Since 1993, Ambuja Cement Foundation (ACF) has been directly benefiting and creating significant positive impact for over 2,300 villages and 2.5 million people. With a deep-rooted belief in a community centric approach to address developmental issues, ACF’s health interventions focus on health promotion, high-risk identification, screening and early detection and increasing access to affordable treatment. Responding to the Indian government’s call for TB-Free India, in September 2016, ACF introduced TB care in their ongoing health and sanitation CSR projects across 3 locations – Ambujanagar (Gujarat), Chandrapur (Mahrashtra) and Darlaghat (Himachal Pradesh) covering 94 villages and a population of approx. 75,125 people
Had the ACF Health volunteer not encouraged 19-year old Naqvi to get tested for TB when he left work and returned home from Ahmedabad due to health reasons, he would have not been diagnosed in time. Regular counselling to address the stigma and fear amongst his own family members ensured he completed his treatment. Without this, he would probably have let the infection fester – and never restored his normal life and livelihood and gone back to supporting his family and himself.

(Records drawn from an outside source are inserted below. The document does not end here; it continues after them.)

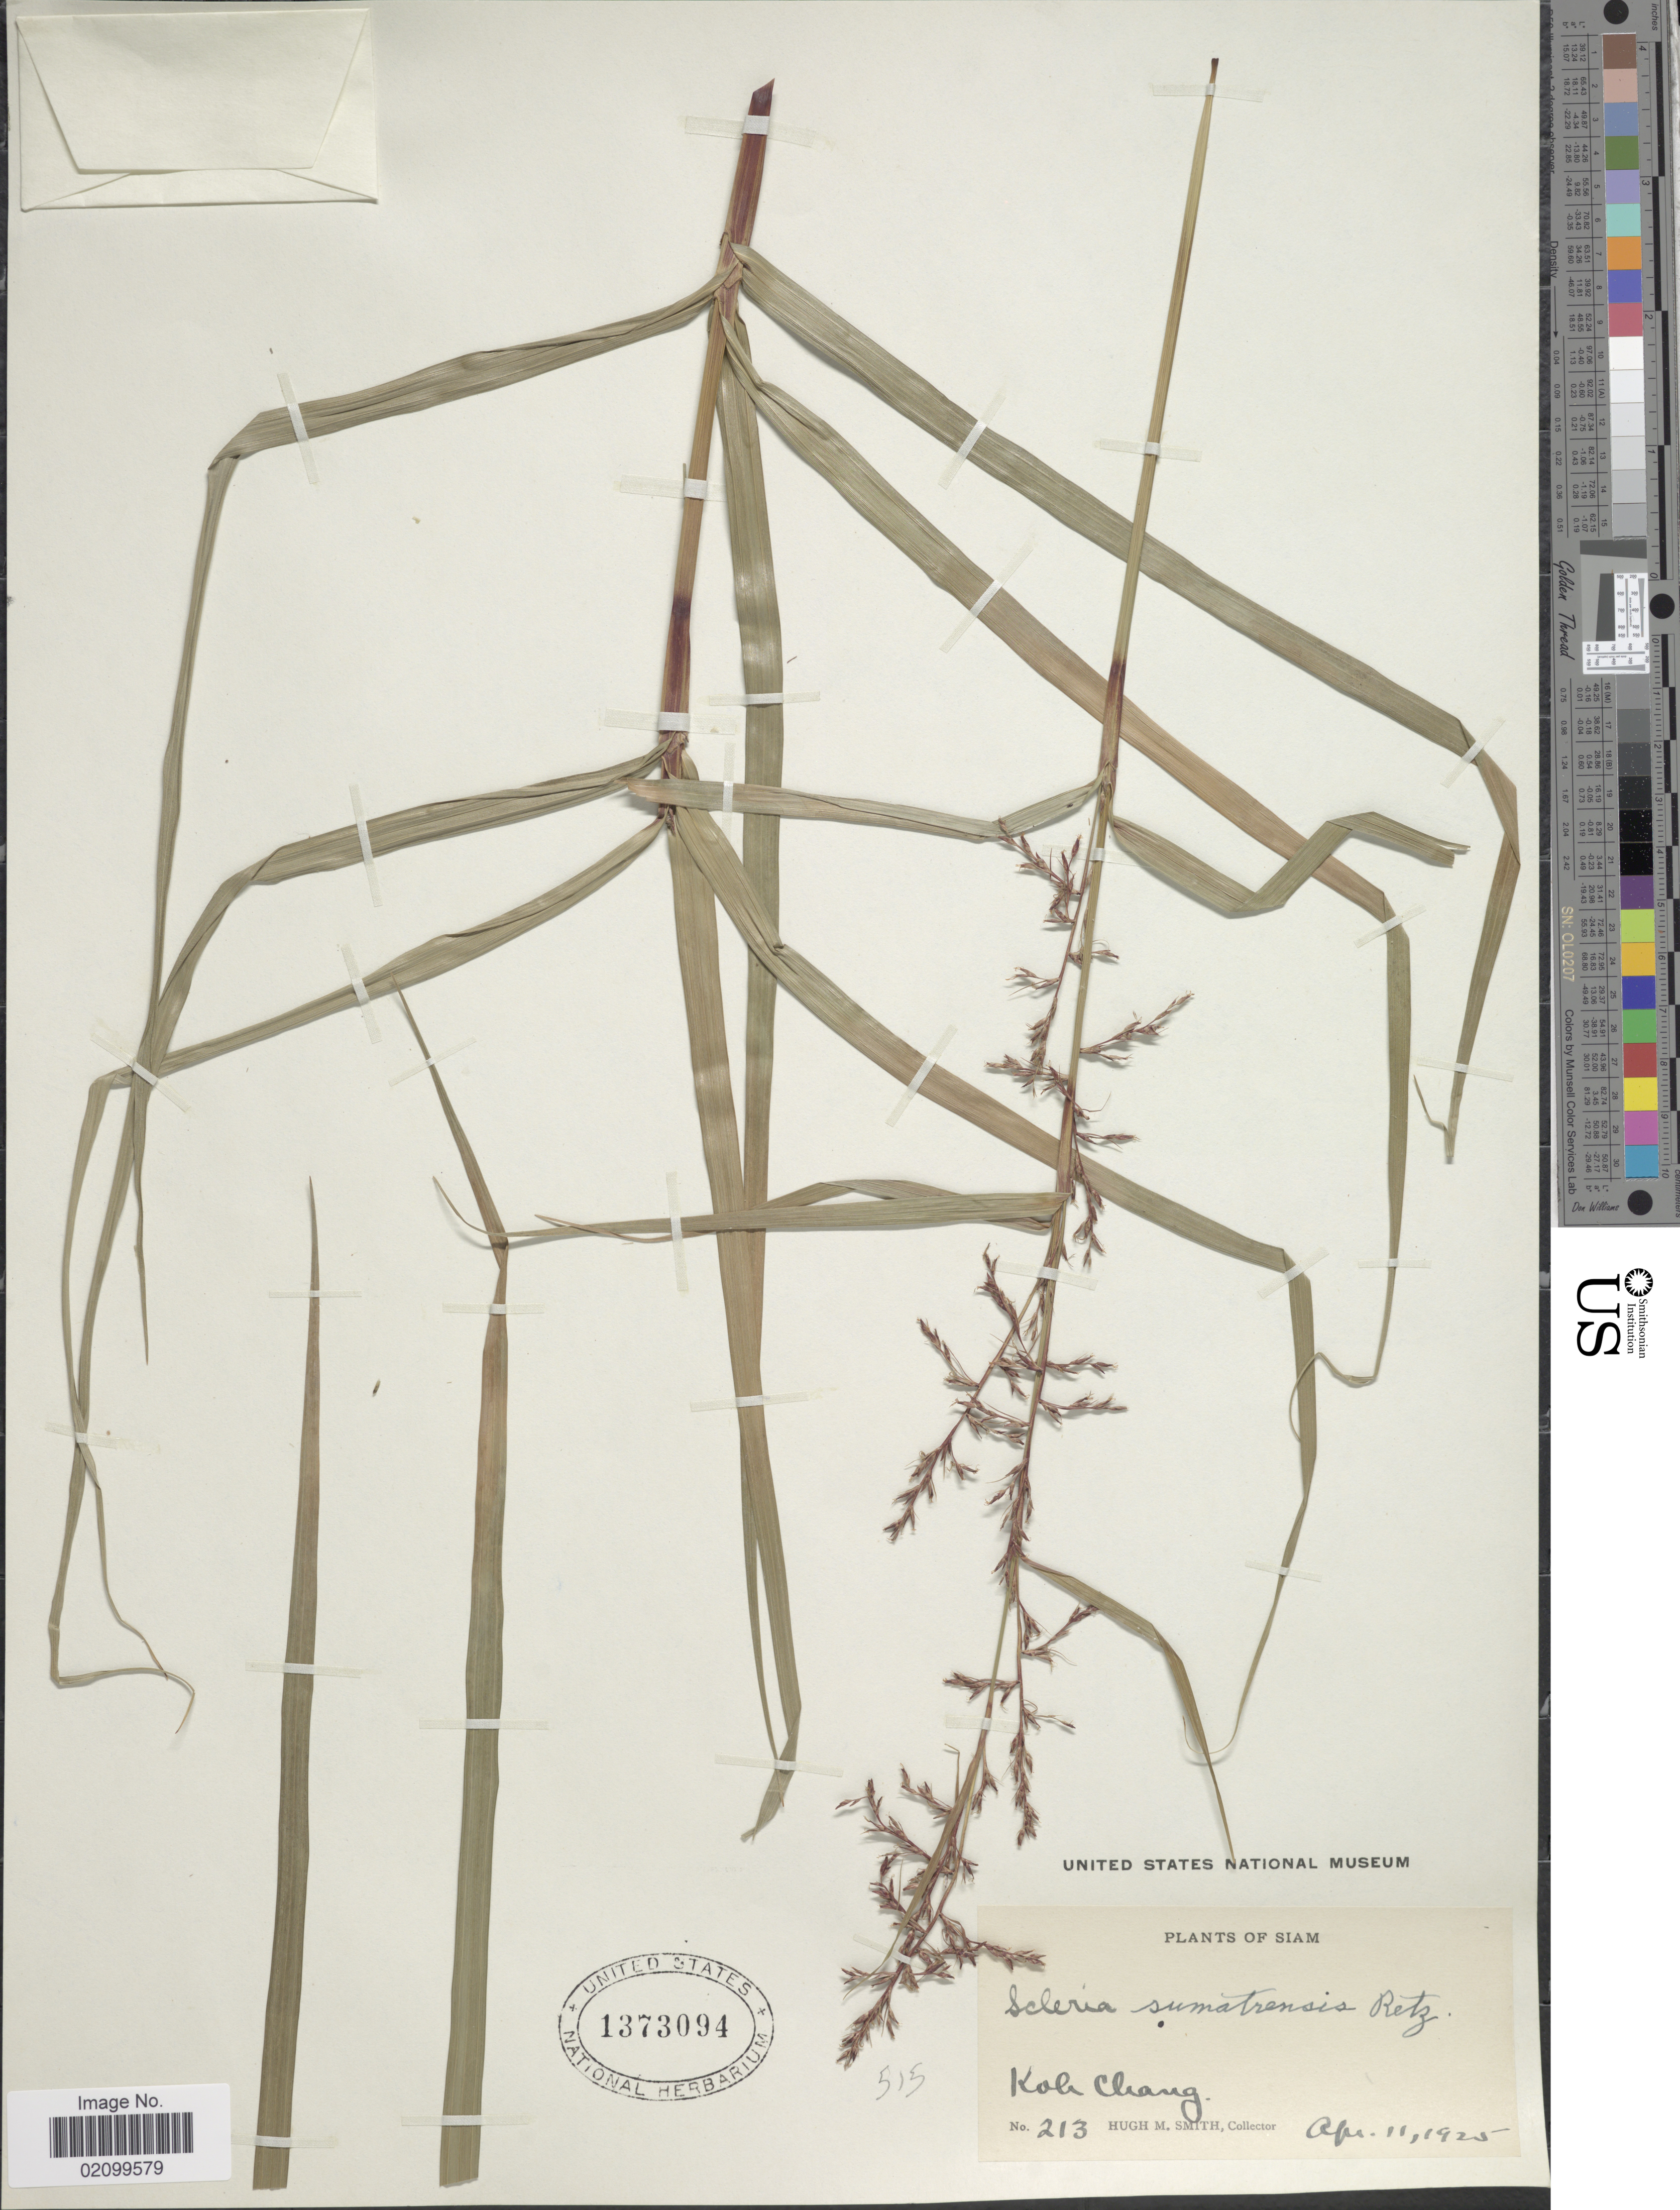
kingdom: Plantae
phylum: Tracheophyta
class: Liliopsida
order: Poales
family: Cyperaceae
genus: Scleria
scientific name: Scleria sumatrensis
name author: Retz.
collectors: H. M. Smith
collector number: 213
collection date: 1925-04-11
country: Thailand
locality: Siam, Koh Chang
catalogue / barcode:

Sakhi – meaning ‘friend’ in Hindi, are women village health volunteers, identified from within the community for ongoing health projects of the ACF. Sakhis have been trained on maternal child health services and on various health issues like communicable and non-communicable diseases and sanitation. A cadre of 94 such Sakhi’s trained on TB Care have been contributing their efforts to TB control program in the project villages.
An important component of the intervention is its focus on continuous improvement. This is achieved by collecting regular feedback from their health workers post trainings, as well as from the beneficiaries. Since becoming a CTP member, ACF’s commitment to undertake new TB interventions has intensified and scaling up of the project is being planned.
Feedback on Training by Health Worker – Ms. Chandrawati Devi
The information on TB is good – it can spread through air and can cause infection if the proper precaution not taken by the patient; TB treatment is available free of cost and government is giving free of cost medicine.
Feedback of Beneficiary –
Mr. Mahaveerbhai Praveenbhai Vainsh
I am thankful to Ms. Laxmiben Charniya for her timely support for continuous supply of medicines to me. She regularly visits me at my home to ascertain my progress. My medicines were about to deplete on December 11, 2018 but the concerned multi purpose health worker (MPHW) was not be able to provide and ensure the regular supply of medicines. As soon as Ms. Charniya came to know of my plight, she immediately called TB Unit Kodinar and within 2 hours the medicines were delivered at my home.
Timely interventions by the health volunteers of ACF have increased TB case identification and ensured accurate diagnosis along with improved treatment adherence and outcomes. In a short span of three years, ACF’s TB intervention has conducted 1,638 community awareness sessions with a focus on encouraging female participation. Of the 32,936 participants sensitized from April 2017 to March 2020, 20,449 were women. 927 cases were referred by Sakhi of which 155 TB patients were diagnosed.
During the year 2019, screening camps were conducted for 15 days in coordination with local Primary Health Centers, where 3,461 employees, truckers, drivers and labourers were screened for TB. In Ambujanagar, Darlaghat and Chandrapur location village based TB forums have been formed and additional interventions aligned with support of local Panchayat bodies. Their work in Ambujanagar has been consecutively awarded and recognized by the District TB Office Gir, Somnath for the last three years.
With minimal resources ACF was able to address TB in large pockets of high risk, economically weak and vulnerable populations of the community. The program’s success lies in integrating TB messaging and care in pre-existing health care initiatives. This community-based integration model uses women as important change agents, Sakhis, who share a personal rapport with the community, and have strong local knowledge. The model consolidates community-based outreach activities, effective integration with existing services, and regular follow-ups and counselling.